MNPS Board Members Will Pinkston and Christiane Buggs wrote a column for the Atlanta Journal Constitution urging voters in Georgia to reject that state’s effort to create an Opportunity School District modeled after Tennessee’s struggling Achievement School District.
Here’s some of what they had to say:
Under this hostile approach, the ASD rips schools from their communities and hands them over to charter operators that convert them into taxpayer-subsidized private schools. Rather than sticking to a limited scope with a baker’s dozen schools, as originally envisioned, the ASD now has nearly 30 schools in its purview — and it’s expanding every year in ill-advised ways.
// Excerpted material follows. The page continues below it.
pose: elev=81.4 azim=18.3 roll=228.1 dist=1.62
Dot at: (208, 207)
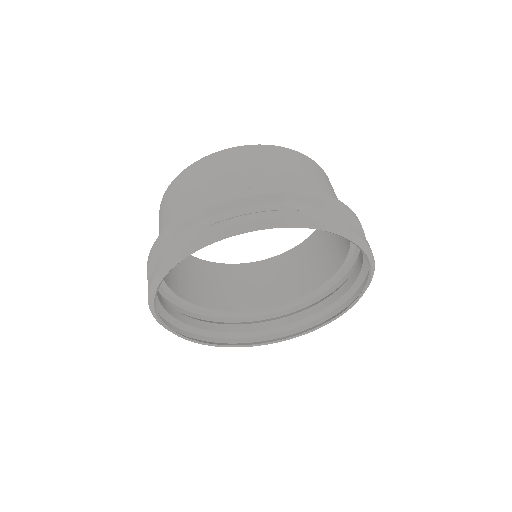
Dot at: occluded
They also pointed to a recent Vanderbilt study to note the ASD’s lack of results:
If the ASD actually was working, some of it might be defensible. But research by Vanderbilt University shows the ASD is failing. The online news outlet Chalkbeat recently reported that a locally led school-turnaround initiative in Memphis has “sizable positive effects on student test scores, while the ASD’s effects are marginal.”
Tennessee’s ASD came about as a result of legislative approval of the (ultimately winning) Race to the Top application. As Buggs and Pinkston note, in its current form, the ASD has moved beyond the original vision. In doing so, the ASD has encountered problems that include troubling audit findings and a struggle to demonstrate results.
Georgia voters get to weigh-in on whether or not their state creates an ASD clone. Buggs and Pinkston offer a cautionary tale of well-intentioned reform gone wrong.